Nextcloud version (eg, 20.0.5): 23.0.3
Operating system and version (eg, Ubuntu 20.04): official docker
Apache or nginx version (eg, Apache 2.4.25): apache image
PHP version (eg, 7.4): 8.x
The issue you are facing:
Is this the first time you’ve seen this error? (Y/N): y
Steps to replicate it:
choose existing folder with some files
create new .md file
use same naming convention for existing and new files (in my case yyyymmdd_.

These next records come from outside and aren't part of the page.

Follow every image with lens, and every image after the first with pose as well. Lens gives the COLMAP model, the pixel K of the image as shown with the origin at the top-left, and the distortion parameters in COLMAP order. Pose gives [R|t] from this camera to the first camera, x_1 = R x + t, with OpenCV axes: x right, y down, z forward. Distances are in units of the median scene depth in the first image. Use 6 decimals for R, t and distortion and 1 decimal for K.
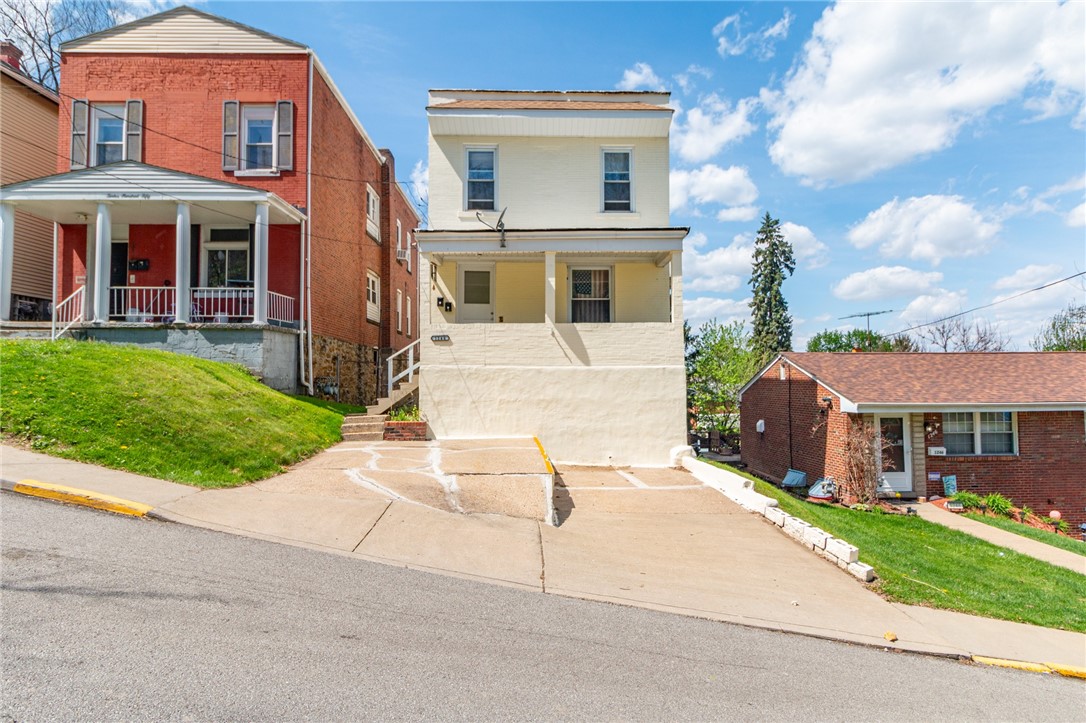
lens RADIAL K [[590.0, 0, 542.0], [0, 590.0, 364.1], [0, 0, 1]] dist [-0.001498, -0.000559]
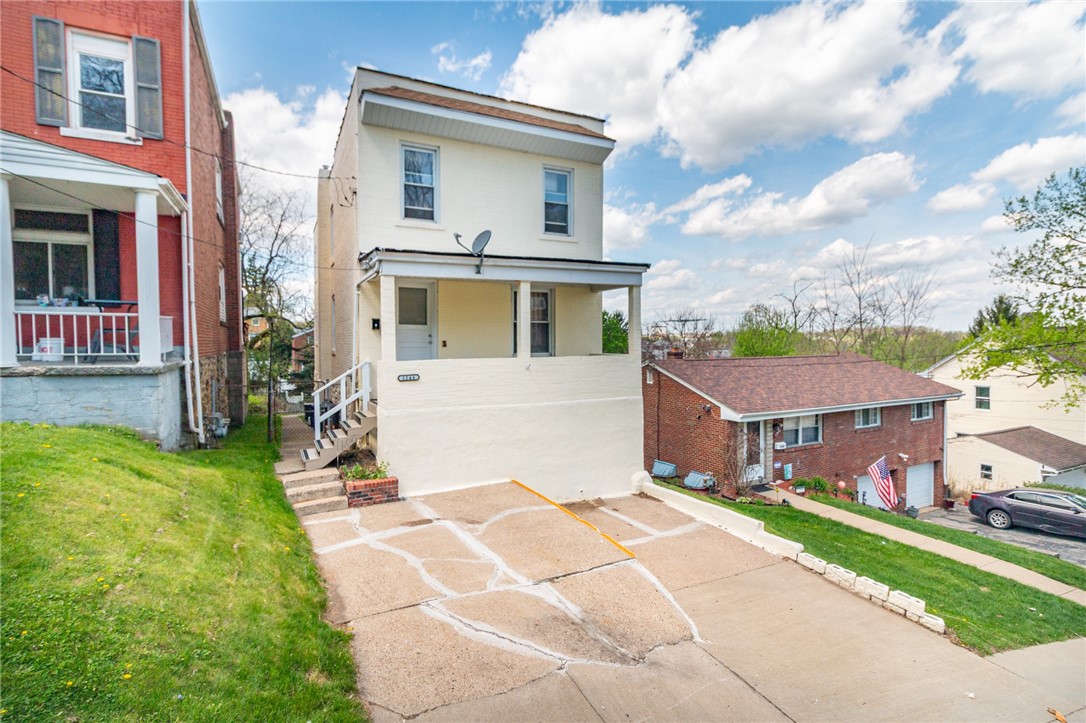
lens RADIAL K [[520.4, 0, 543.0], [0, 520.4, 361.5], [0, 0, 1]] dist [-0.004635, 0.000273]
pose [[0.908541, -0.016654, 0.417464, -0.270606], [-0.010947, 0.997913, 0.063635, -0.102336], [-0.417652, -0.062385, 0.906463, 0.209009]]
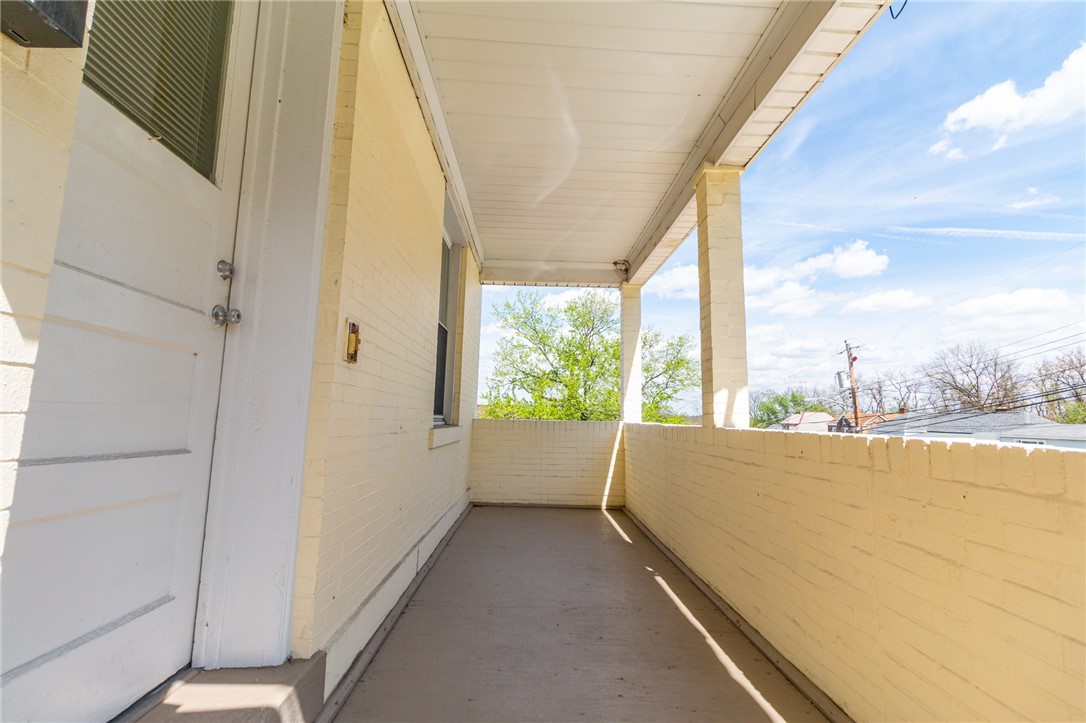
lens RADIAL K [[513.2, 0, 545.3], [0, 513.2, 354.2], [0, 0, 1]] dist [0.003509, -0.000208]
pose [[-0.009970, 0.135615, 0.990711, -0.196434], [-0.048511, 0.989528, -0.135941, -0.058975], [-0.998773, -0.049416, -0.003286, 0.965489]]
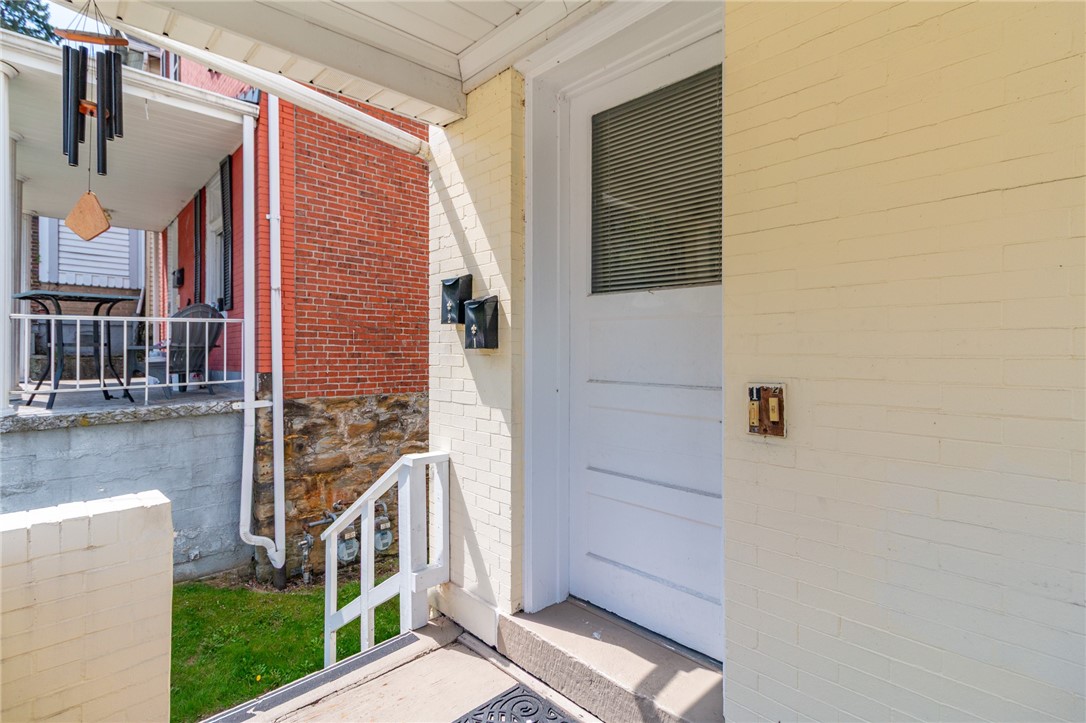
lens RADIAL K [[513.2, 0, 545.3], [0, 513.2, 354.2], [0, 0, 1]] dist [0.003509, -0.000208]
pose [[0.678813, 0.000648, -0.734311, -0.025809], [0.020050, 0.999610, 0.019416, -0.090676], [0.734037, -0.027902, 0.678536, 0.912747]]
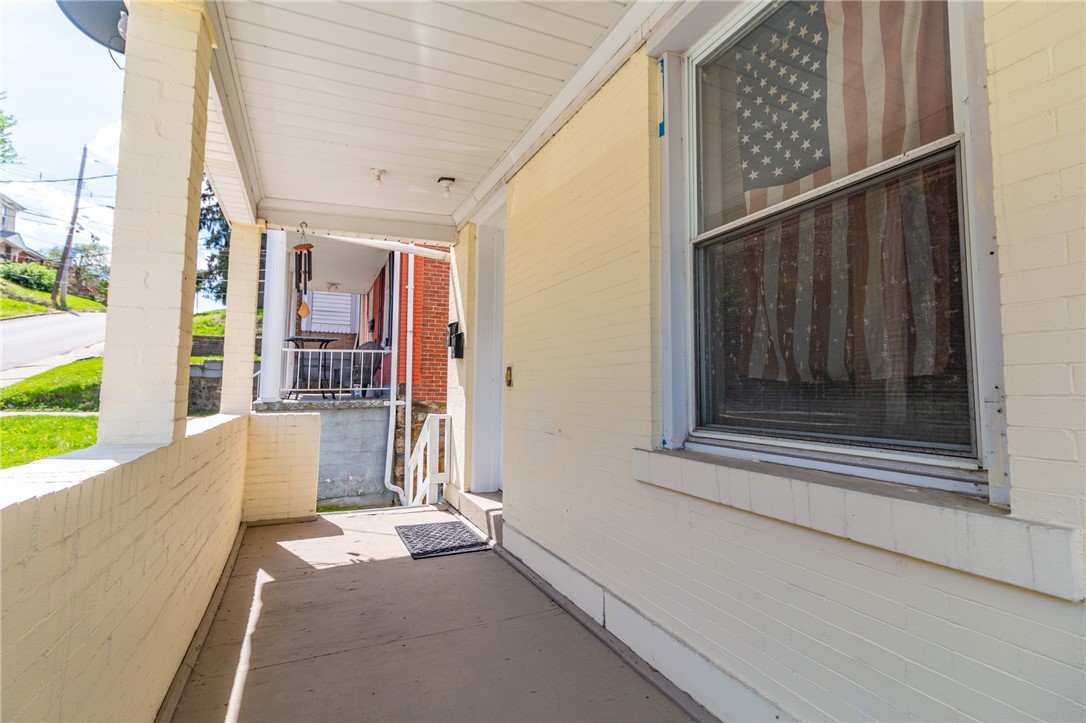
lens RADIAL K [[523.4, 0, 533.1], [0, 523.4, 350.4], [0, 0, 1]] dist [0.000707, 0.000024]
pose [[0.369650, -0.064608, -0.926922, 0.168348], [0.013785, 0.997851, -0.064054, -0.072811], [0.929069, 0.010900, 0.369746, 0.930335]]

I looks like new files are sorted between of existing files when sorted by name - but the name following ** yyyymmdd_.** should make files sort by date prefix… (sort by modification date works as expected)

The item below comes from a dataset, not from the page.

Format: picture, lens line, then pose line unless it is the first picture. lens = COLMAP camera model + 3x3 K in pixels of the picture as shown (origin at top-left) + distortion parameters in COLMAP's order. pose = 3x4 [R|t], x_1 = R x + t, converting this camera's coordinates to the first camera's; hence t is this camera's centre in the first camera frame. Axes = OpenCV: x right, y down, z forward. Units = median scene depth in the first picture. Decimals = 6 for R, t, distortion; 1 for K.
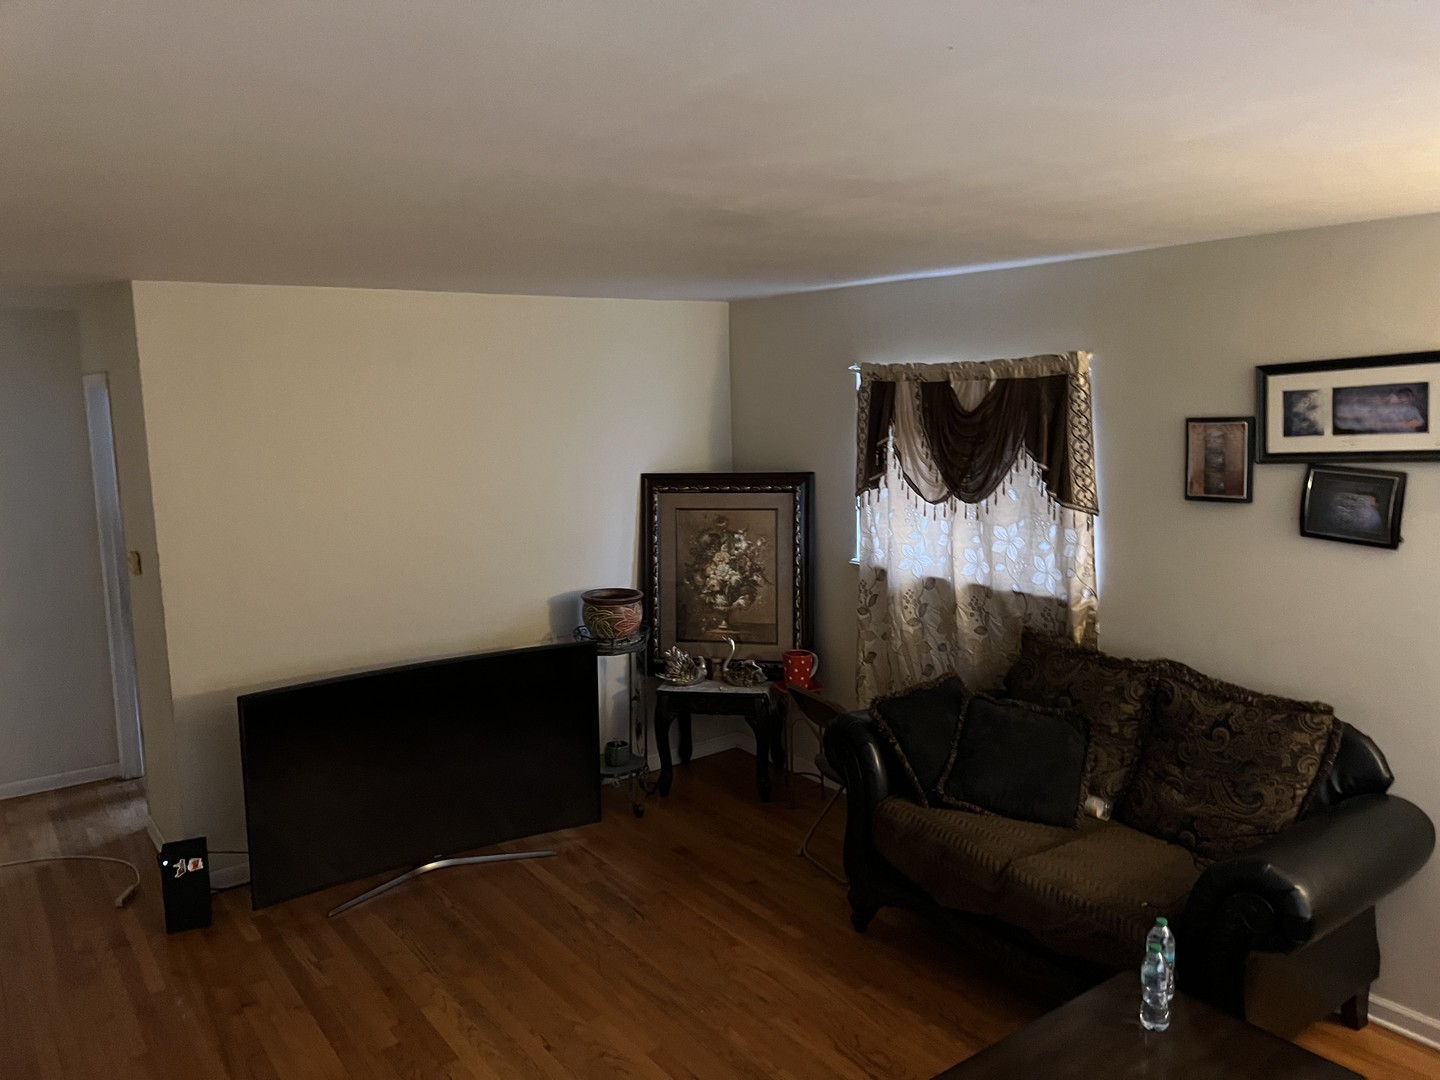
lens RADIAL K [[1075.3, 0, 722.5], [0, 1075.3, 533.7], [0, 0, 1]] dist [0.011847, 0.003022]
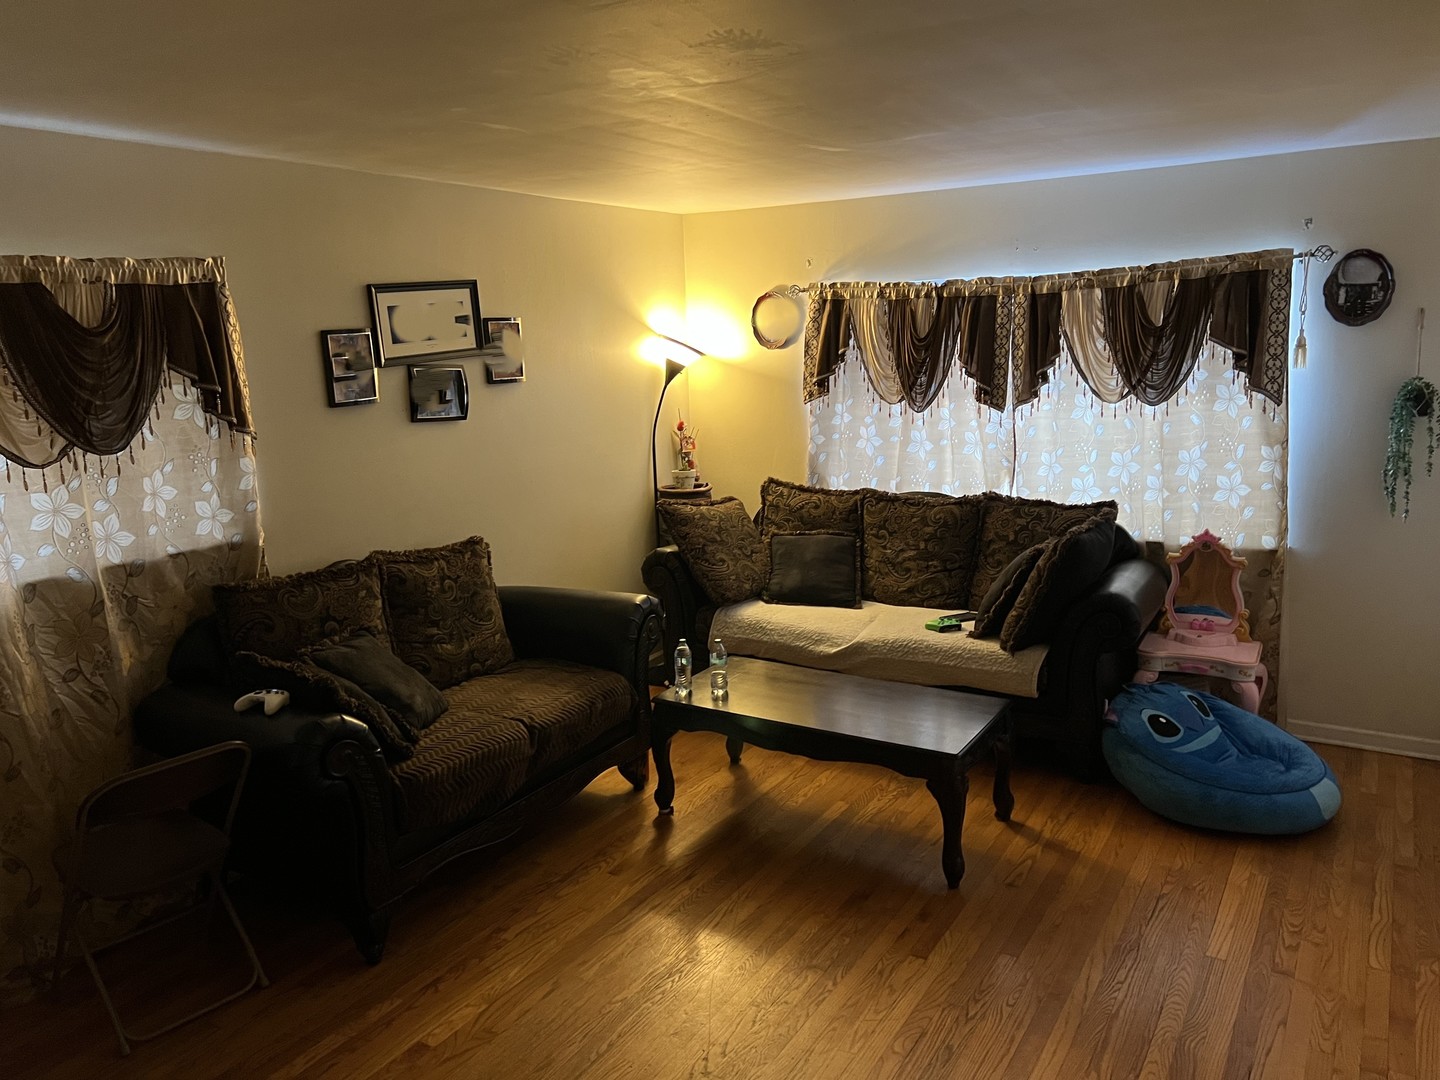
lens RADIAL K [[1075.3, 0, 721.6], [0, 1075.3, 543.3], [0, 0, 1]] dist [0.011847, 0.003022]
pose [[-0.382091, -0.142066, 0.913139, -0.657960], [0.167129, 0.961196, 0.219476, -0.066278], [-0.908886, 0.236472, -0.343521, 0.957720]]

…and if I understand the system correctly, 20180115 is sorted after 202301 because it is a larger number.
EDIT: you can test this on the command line:
using the ls command with the default alphabetical order:
$ ls -l
insgesamt 0
-rw-r--r-- 1 user user 0 3. Jan 06:44 20221201_hjdjhasdad
-rw-r--r-- 1 user user 0 3. Jan 06:44 20221202_djhasdad
-rw-r--r-- 1 user user 0 3. Jan 06:44 20221210_dfsfjskfjsdjhasdad
-rw-r--r-- 1 user user 0 3. Jan 06:44 202301_dfsfjskfjsdjhasdad
using the ls command with the -v option for a natural sort of (version) numbers within text:
$ ls -lv
insgesamt 0
-rw-r--r-- 1 user user 0 3. Jan 06:44 202301_dfsfjskfjsdjhasdad
-rw-r--r-- 1 user user 0 3. Jan 06:44 20221201_hjdjhasdad
-rw-r--r-- 1 user user 0 3. Jan 06:44 20221202_djhasdad
-rw-r--r-- 1 user user 0 3. Jan 06:44 20221210_dfsfjskfjsdjhasdad
you must be right, thank you! looks I have to adopt another naming convention for my file adding a character e.g. dot between date parts makes it sort right!